De Whitehorse à Winnipeg, celui-ci enseigne les rudiments de la caméra à des jeunes, et les invite à participer au Festival des jeunes vidéastes du Manitoba. Ce dernier donne la chance à des amateurs, de l'Ouest et du Nord du pays, de créer leur vidéo d'une durée de cinq minutes sur un thème défini. Cette année le thème est : le frisson !

Les étudiants de St-Joseph ont donc reçu leur initiation au monde de la vidéo. Ils ont dû écrire leur scénario, se répartir les rôles et jouer le plus naturellement du monde, sans oublier leurs lignes ! « On a dû refaire la même scène six fois », s'exclame un élève. « Nous, on a joué une scène 25 fois », renchérit un autre. « C'est très difficile de mémoriser nos lignes », ajoute une élève.

Si c'était vraiment « le fun » pour la classe, le formateur et le professeur ont eu quelques sueurs froides : une caméra oubliée [et retrouvée] près des toilettes ! « Le plus difficile, c'est de se calmer : c'est très excitant pour les jeunes », soutient Michel Leblanc en riant. C'est la première fois qu'il donne une formation à des jeunes de septième année. Il travaille habituellement avec des élèves de la huitième à la onzième année.

L'objectif premier de cette formation, c'est d'enseigner la technique et le fonctionnement de la caméra. Il faut ensuite motiver les jeunes, selon Michel Leblanc. « Lors d'un atelier antérieur, il y avait cinq équipes au départ, puis à la fin, il n'en restait qu'une s'apprêtant à participer au Festival des jeunes vidéastes du Manitoba. La réalisation d'un vidéo amateur demande beaucoup de patience et il n'est pas toujours évident de s'entendre.

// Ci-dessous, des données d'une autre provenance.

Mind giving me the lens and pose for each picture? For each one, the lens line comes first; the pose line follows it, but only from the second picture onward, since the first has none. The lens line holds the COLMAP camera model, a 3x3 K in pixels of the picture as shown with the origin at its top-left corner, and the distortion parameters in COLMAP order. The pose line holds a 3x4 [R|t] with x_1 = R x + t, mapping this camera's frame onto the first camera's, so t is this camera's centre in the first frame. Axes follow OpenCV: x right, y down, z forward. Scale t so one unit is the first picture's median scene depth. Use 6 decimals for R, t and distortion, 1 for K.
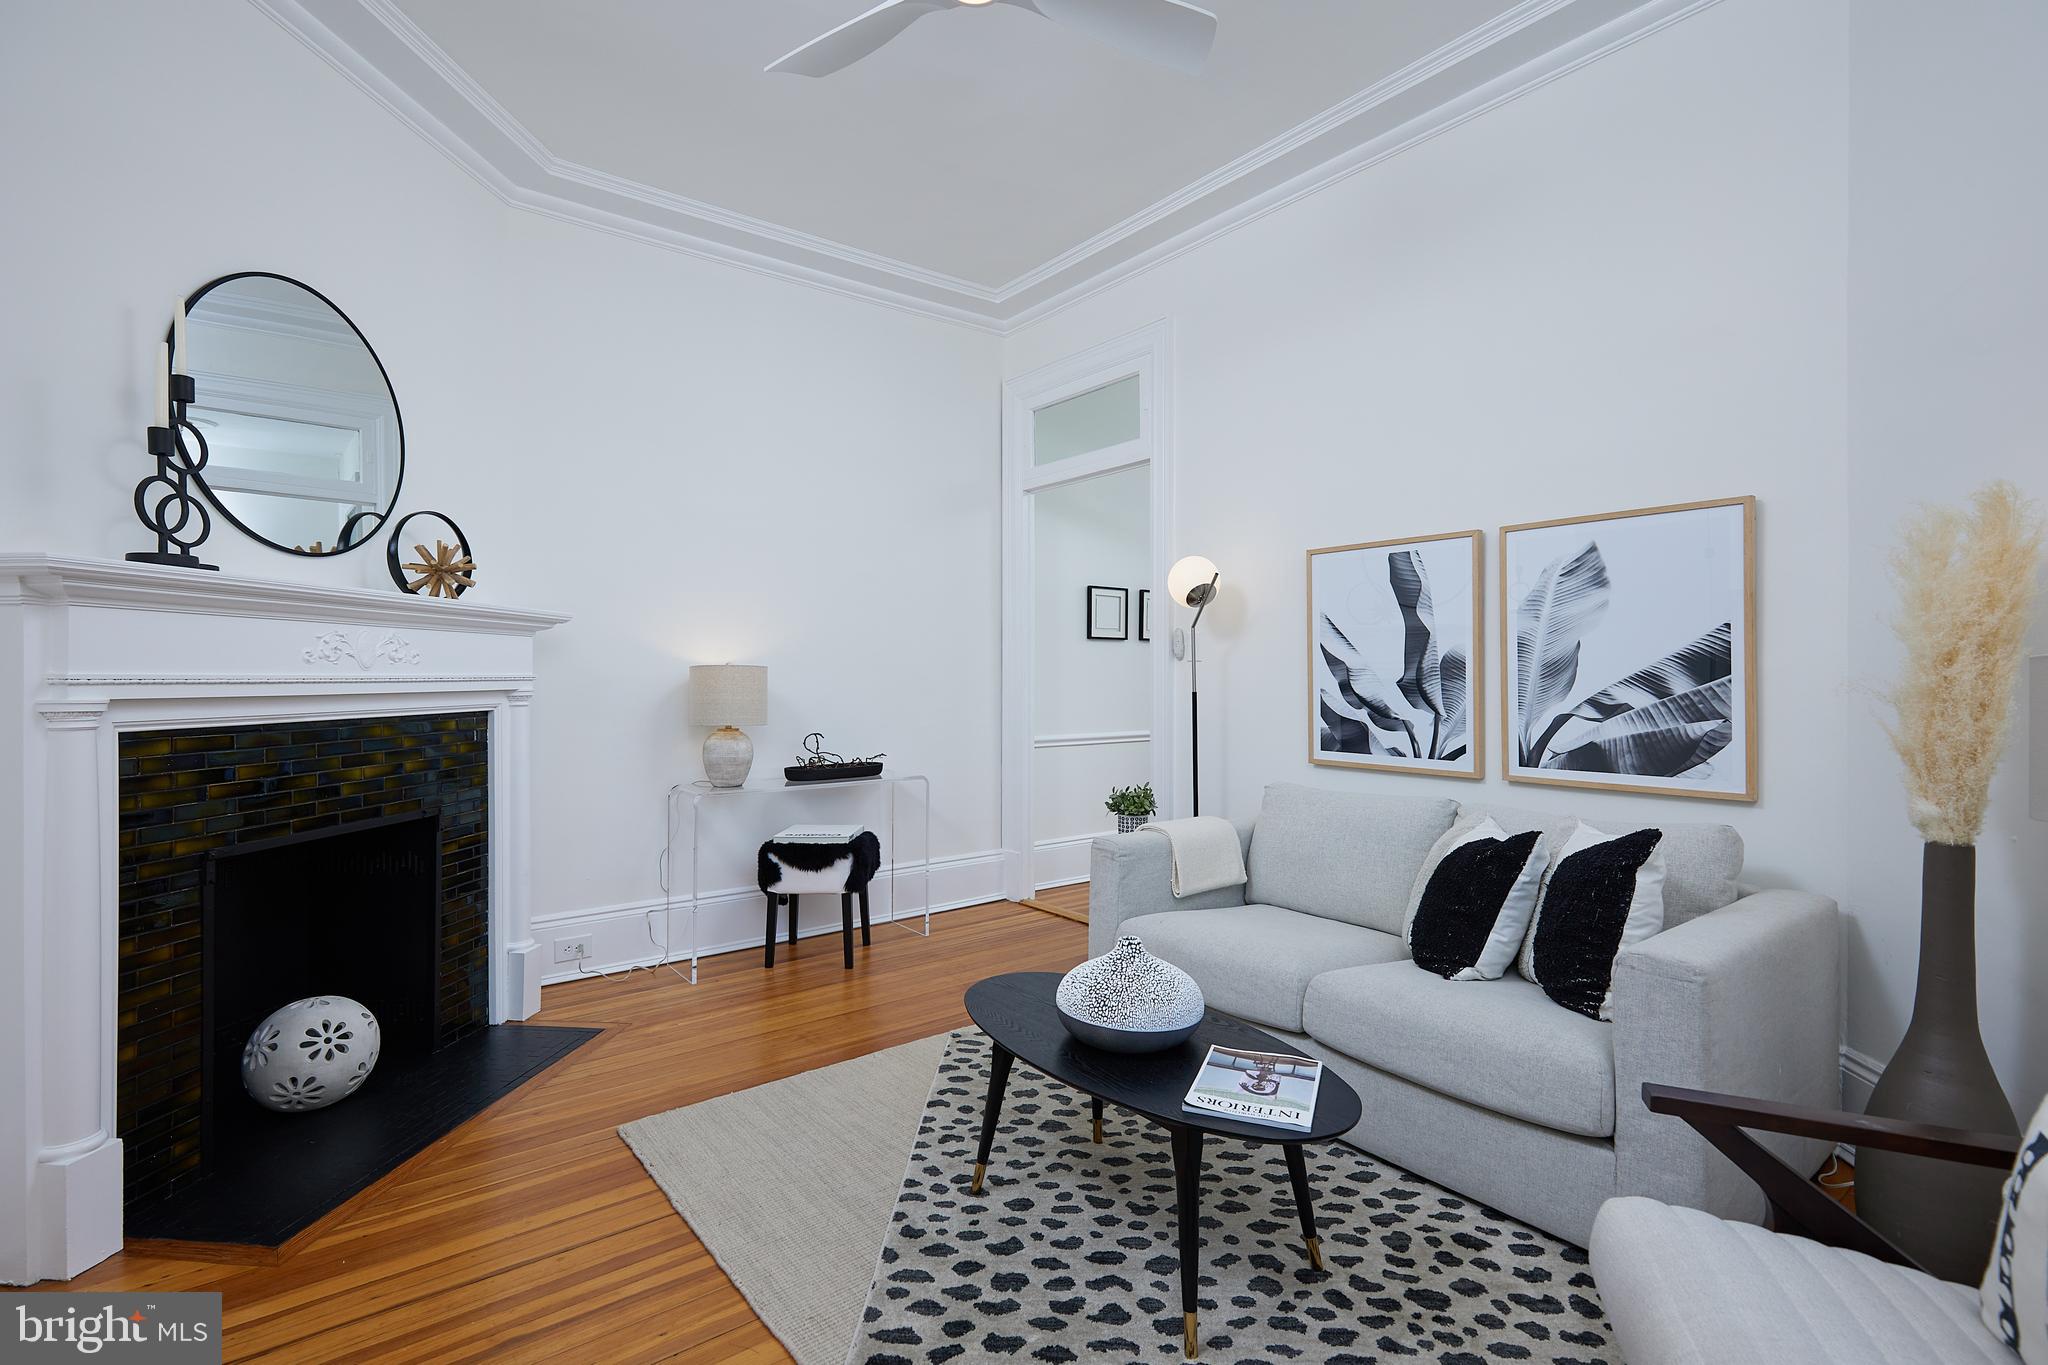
lens RADIAL K [[940.5, 0, 1031.8], [0, 940.5, 674.9], [0, 0, 1]] dist [0.001728, -0.000184]
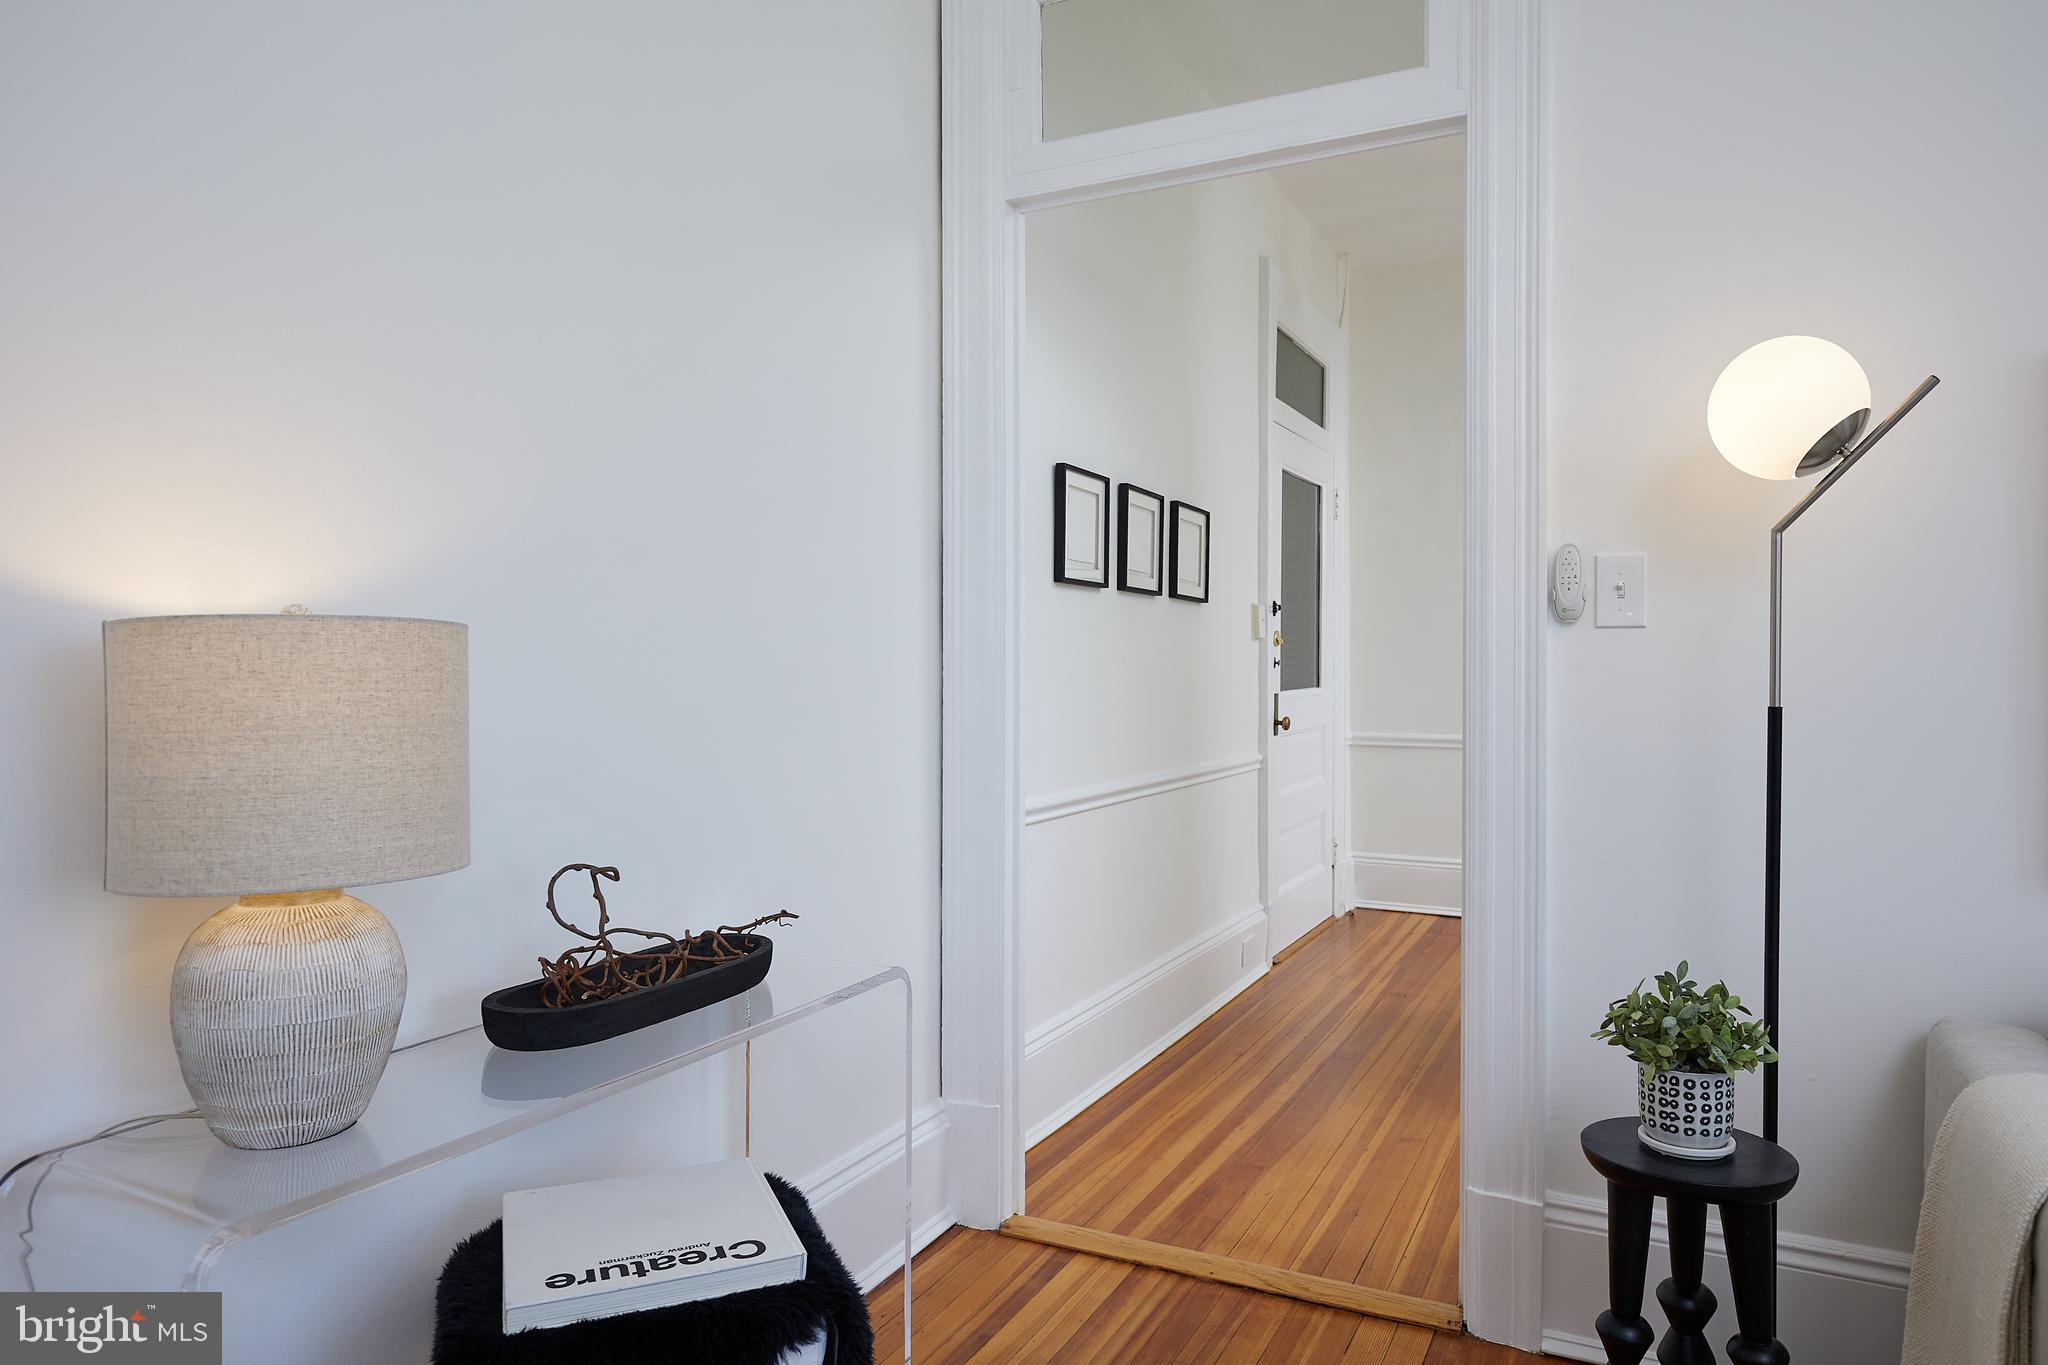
lens RADIAL K [[1280.2, 0, 1031.1], [0, 1280.2, 670.8], [0, 0, 1]] dist [-0.003366, -0.000346]
pose [[0.907807, 0.001224, 0.419387, -0.399188], [-0.002608, 0.999993, 0.002728, 0.003911], [-0.419380, -0.003570, 0.907804, 0.877648]]
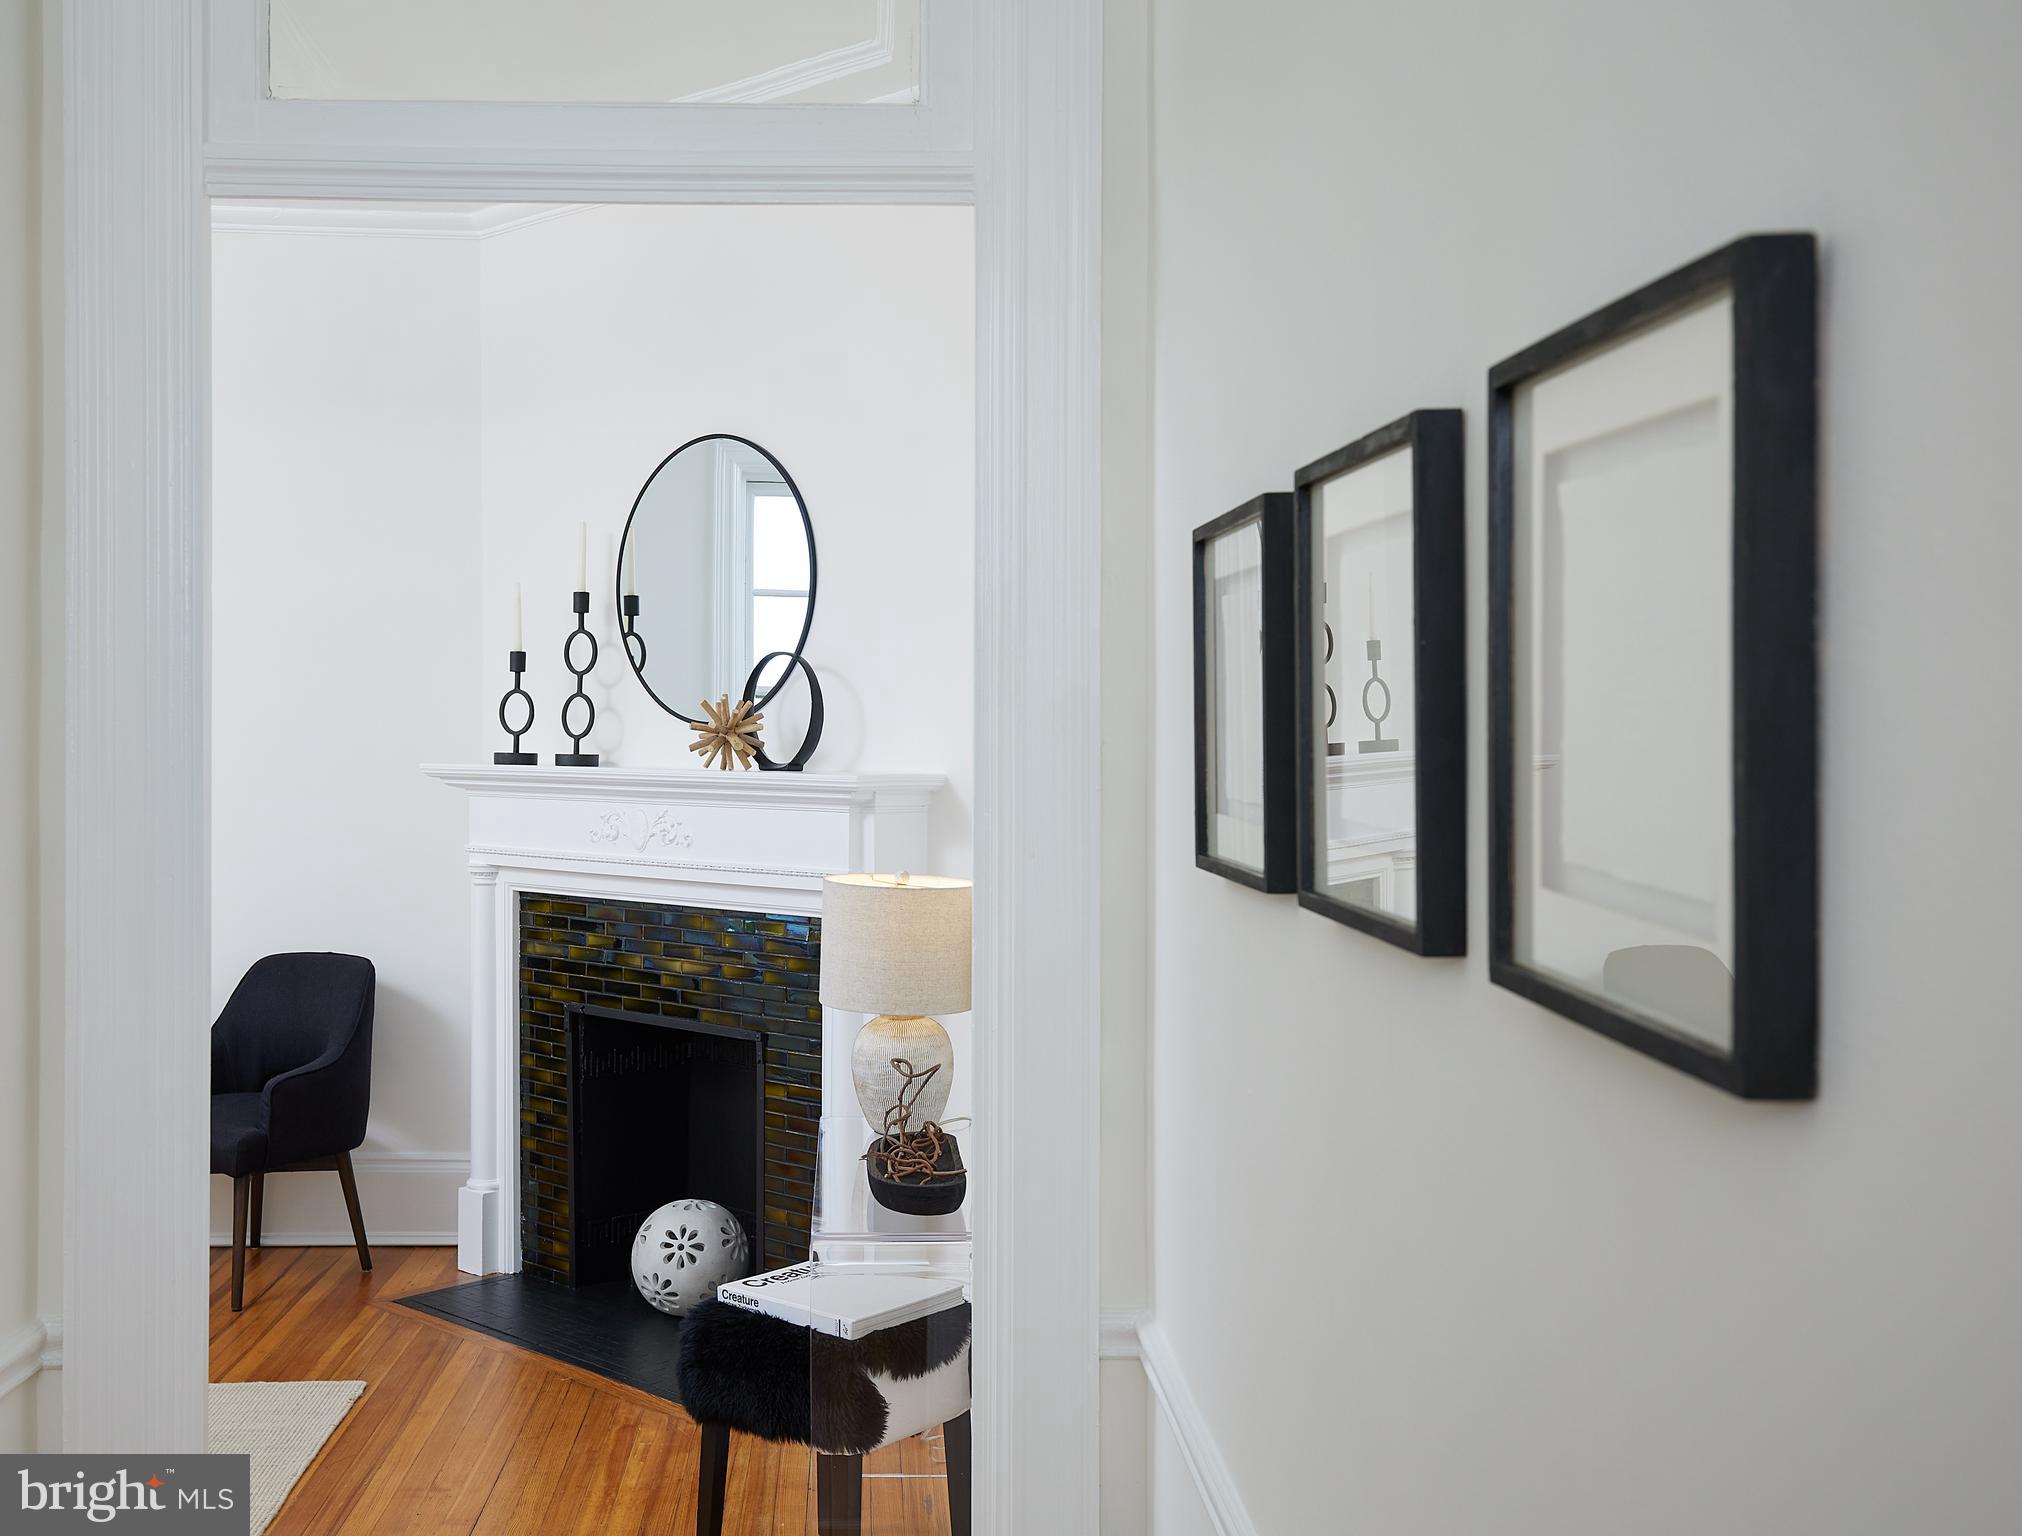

« C'est un gros défi », affirme Michel Leblanc, en soulignant que l'expérience permet aux jeunes de porter un regard critique sur les médias. « S'ils font de la télévision, ils vont comprendre comment ça fonctionne ». Tout le tournage s'est déroulé à l'intérieur de l'école. « Les élèves de St-Jo's avaient de très grandes idées, aller filmer des voitures par exemple. Je leur ai rappelé qu'à moins de transporter les véhicules dans l'école (!), il fallait trouver autre chose », s'exclame Michel Leblanc.